A packed audience – a mix of general public, special interest groups and service users – enjoyed the hour-long performance, created by Mind the Gap performer, Jez Colborne. The production tells the story of one man’s journey through life. Jez is a multi-talented composer, musician and performer with a learning disability
A Review by Pat ‘S’ :
‘Deliberately dropping books in Central Library, along with loud music, singing and dancing, seems inconceivable, but combined with the ‘sound of sirens’ and ‘the hush of silence’ it all made for a most dramatic, and entertaining early evening event on Friday February 15th. ‘Irresistible’ call of the sirens was created by Jez Colborne in collaboration with the award winning touring theatre company Mind the Gap. Jez, who has learning difficulties, is also a multi-talented composer, musician and performer. Mind The Gap is a company of disabled and non-disabled performers with a mission to; ‘dismantle the barriers to artistic excellence, so that learning disabled, and non-disabled artists can perform alongside each other as equals’. If ‘Irresistible’ is an example of their productions, then ‘Mind The Gap’ has surpassed their mission. The story tells of one man’s journey and his fear of sirens. A dark, and threatening atmosphere was created, which was lightened by love later in the performance.
Using minimal props, lighting and sound effects, plus a little magic with the aid of technology, the cast gave of their all, with superb singing, energetic dancing, bold acting and a professional delivery. The audience couldn’t resist when invited to participate in ‘a little dancing in the library’, and they’ll possibly find it irresistible not to attend ‘Mind The Gap’s’ next production. Normality resumed in Central Library as the cast left the floor with a hush, and a “Shush”!
“Get me off this roller coaster
Feel like an astronaut I’m not strapped in
Hanging on by my fingernails
I can see the bad man grin”
What is it about the link between mental illness and creativity? The world seems to divide people into categories in so many ways – children are told in school that they are creative or not creative. Everyone is familiar with the stereotype of the tortured artist genius such as Van Gogh. So very often we make a connection between madness and artistic output – we look at Van Gogh’s tortured skyscapes or read about how Gregor Samsa woke up one morning to find that he had turned into a cockroach (The Metamorphosis, by Kafka). So do we have to be mad to be creative? Does emotional, mental, or spiritual distress somehow give us licence to channel some sort of lightning into a song, poem, or painting?

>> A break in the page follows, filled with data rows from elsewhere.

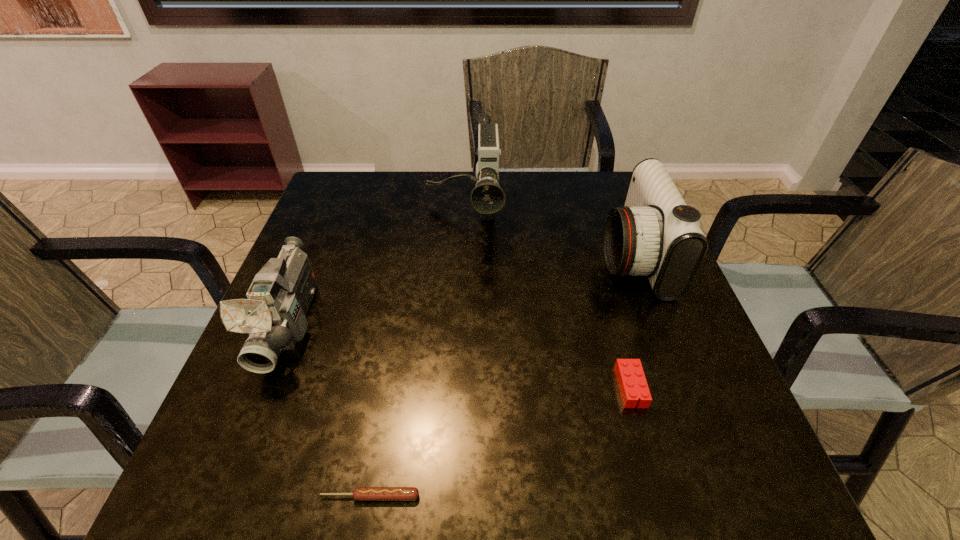
This screenshot has width=960, height=540. In order to click on vacant space at the left edge in this screenshot , I will do `click(346, 280)`.

Locate an element on the screen. This screenshot has width=960, height=540. vacant region at the right edge is located at coordinates tap(596, 227).

The height and width of the screenshot is (540, 960). Identify the location of vacant space at the far right corner. (595, 181).

The image size is (960, 540). I want to click on vacant space that is in between the nearest object and the rightmost camcorder, so click(501, 376).

The width and height of the screenshot is (960, 540). I want to click on empty location between the second shortest object and the second camcorder from right to left, so click(x=546, y=302).

You are a GUI agent. You are given a task and a screenshot of the screen. Output one action in this format:
    pyautogui.click(x=<x>, y=<y>)
    Task: Click on the empty space that is in between the second shortest object and the shortest object
    This screenshot has height=540, width=960.
    Given the screenshot: What is the action you would take?
    pyautogui.click(x=500, y=442)

This screenshot has width=960, height=540. Find the location of `vacant area that lies between the rightmost camcorder and the nearest object`. vacant area that lies between the rightmost camcorder and the nearest object is located at coordinates pyautogui.click(x=501, y=376).

This screenshot has height=540, width=960. In order to click on empty location between the Lego and the nearest object in this screenshot , I will do `click(500, 442)`.

Find the location of a particular element. The image size is (960, 540). blank region between the nearest object and the leftmost camcorder is located at coordinates (330, 410).

At what (x,y) coordinates should I click in order to perform the action: click on free space between the second shortest object and the rightmost camcorder. Please return your answer as a coordinate pair (x, y). Looking at the image, I should click on (632, 321).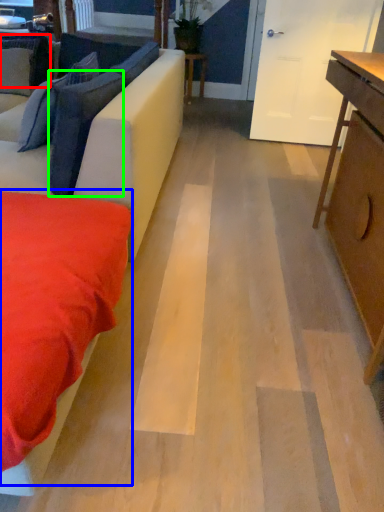
Question: Considering the real-world distances, which object is closest to pillow (highlighted by a red box)? bedding (highlighted by a blue box) or pillow (highlighted by a green box).

Choices:
 (A) bedding
 (B) pillow

Answer: (B)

In our workshops here at Other Ways Of Telling, we’ve been exploring all sorts of techniques that unblock our creativity. We’ve written songs and poems and we’re putting together a performance, which will be on in St Helens Central Library in mid March. The lyrics at the start of this article are from one of our songs, which describes the highs and lows of emotion that people often experience when going through a stressful period. Out of this collective sharing come some themes – we’re looking at how people move from what is sometimes described as a breakdown, to a break through, and then a break out. This break out might be from what’s expected of us by the outside world, or what we expect of ourselves. It might be refusing to accept a verdict that society has passed on us. It also means that we don’t have to be tortured geniuses to be singers, writers, artists or performers – in fact, getting back in touch with our creativity is a healing and integrative process, that for many people rewinds to the moment when we were told as children that we couldn’t draw or couldn’t sing, and undoes the harm that was done at that instant. Creativity is a fundamental human activity, within and available to everyone. To quote another alleged tortured genius, Sergei Rakmaninoff, “What other function can music have [than] to make us whole again?”.